I never know how to take anything back, angry words, the truth—my heart, most of all. Perhaps that is why I risk mine so rarely, only once or twice in recent years. Because there are pieces of me walking around inside the bodies of other living beings whose voices I may never hear again; there are pieces of me inside pages and my child, and there are pieces of me inside bodies that are no longer even really bodies, the kind of no longer bodies that fill up canisters and boxes with uncountable ash and too much agony. There are people walking around with pieces of me inside of them who could show up at my door unannounced and always be let in, no matter the time, no matter how long it had been since I had given that piece and they had walked away from me with it, who will never show up, who probably don’t even know they still could. Because I never know how to take anything back.
I never know how to take anything back and some days I feel it so keenly, the patchwork nature of my heart, its rough edges, the way it buckles and strains to fill in all the empty spaces, to grow. I place my hands against a tabletop and flex the fingers outward, watch the tendons move, the bright blue of veins, those tributaries dead-ending under skin, and it is easy to see what their limits are. I know what my hands will hold, the size of things, their weight. Not so with the heart, if the thing I hold today or the thing I give tomorrow will be too much, if anything at all will be left in the aftermath.
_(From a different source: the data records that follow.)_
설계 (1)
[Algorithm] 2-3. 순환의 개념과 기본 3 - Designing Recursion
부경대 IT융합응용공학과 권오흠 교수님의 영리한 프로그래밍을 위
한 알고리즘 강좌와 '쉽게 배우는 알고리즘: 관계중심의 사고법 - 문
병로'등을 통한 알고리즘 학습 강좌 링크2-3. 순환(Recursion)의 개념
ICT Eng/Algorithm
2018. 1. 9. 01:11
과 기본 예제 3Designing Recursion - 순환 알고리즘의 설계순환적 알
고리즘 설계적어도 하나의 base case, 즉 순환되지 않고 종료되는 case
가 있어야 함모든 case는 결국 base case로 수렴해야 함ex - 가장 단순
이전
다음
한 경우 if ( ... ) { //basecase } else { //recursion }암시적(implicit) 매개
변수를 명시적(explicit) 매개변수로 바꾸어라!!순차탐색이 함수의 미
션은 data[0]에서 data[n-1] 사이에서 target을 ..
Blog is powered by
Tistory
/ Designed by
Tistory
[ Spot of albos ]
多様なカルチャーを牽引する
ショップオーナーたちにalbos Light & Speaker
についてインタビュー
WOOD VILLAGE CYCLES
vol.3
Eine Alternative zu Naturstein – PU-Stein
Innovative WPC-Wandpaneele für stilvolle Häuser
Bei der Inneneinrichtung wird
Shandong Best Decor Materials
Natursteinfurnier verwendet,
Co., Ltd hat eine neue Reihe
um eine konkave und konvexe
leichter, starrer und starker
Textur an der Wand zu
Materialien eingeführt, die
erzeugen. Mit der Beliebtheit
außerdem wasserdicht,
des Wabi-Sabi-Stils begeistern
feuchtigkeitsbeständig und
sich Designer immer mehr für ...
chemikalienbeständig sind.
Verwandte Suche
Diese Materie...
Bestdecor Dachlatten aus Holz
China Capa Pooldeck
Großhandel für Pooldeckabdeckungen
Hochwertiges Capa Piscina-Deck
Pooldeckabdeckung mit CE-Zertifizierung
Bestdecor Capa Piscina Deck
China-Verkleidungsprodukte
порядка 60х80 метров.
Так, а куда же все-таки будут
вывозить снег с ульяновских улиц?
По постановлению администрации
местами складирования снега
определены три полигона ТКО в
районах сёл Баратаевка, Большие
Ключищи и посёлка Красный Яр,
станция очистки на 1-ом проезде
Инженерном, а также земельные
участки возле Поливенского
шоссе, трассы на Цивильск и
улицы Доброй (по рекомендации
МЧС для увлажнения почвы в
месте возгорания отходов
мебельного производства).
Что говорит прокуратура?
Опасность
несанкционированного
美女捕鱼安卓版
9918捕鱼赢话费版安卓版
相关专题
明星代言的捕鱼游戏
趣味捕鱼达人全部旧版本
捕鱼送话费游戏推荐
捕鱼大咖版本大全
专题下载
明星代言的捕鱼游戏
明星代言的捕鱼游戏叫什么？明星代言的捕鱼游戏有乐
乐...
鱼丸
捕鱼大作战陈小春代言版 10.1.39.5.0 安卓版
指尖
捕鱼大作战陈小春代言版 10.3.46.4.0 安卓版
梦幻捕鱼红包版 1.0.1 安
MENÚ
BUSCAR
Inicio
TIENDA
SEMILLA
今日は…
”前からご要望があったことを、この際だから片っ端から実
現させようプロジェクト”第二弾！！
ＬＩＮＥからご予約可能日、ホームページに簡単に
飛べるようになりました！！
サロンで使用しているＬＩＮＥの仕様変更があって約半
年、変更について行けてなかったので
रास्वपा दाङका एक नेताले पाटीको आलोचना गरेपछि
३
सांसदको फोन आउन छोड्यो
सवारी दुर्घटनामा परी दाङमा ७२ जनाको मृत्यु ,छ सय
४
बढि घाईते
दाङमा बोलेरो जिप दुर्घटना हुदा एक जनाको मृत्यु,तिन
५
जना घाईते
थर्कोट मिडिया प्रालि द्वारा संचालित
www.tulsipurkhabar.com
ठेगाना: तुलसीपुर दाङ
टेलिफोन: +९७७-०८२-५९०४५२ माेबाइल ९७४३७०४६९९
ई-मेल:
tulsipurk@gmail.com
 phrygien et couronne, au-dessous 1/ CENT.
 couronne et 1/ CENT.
If you can’t take it back, might you instead try to say “enough?” Because you can love someone and not want to be with them, love someone and choose to leave, wake in the middle of night weeping from the dreamt sound of their voice, and stay gone. Wake in the middle of the night weeping from the dreamt sight of their face, and stay gone. You can think of all the things you might have said to make it right, remember those words weren’t yours to say, look at that empty path leading to your door, and still, you can stay gone. It won’t mean you don’t love them. It just might mean you love yourself a little too. And maybe there’s where you begin, if you want to take it back.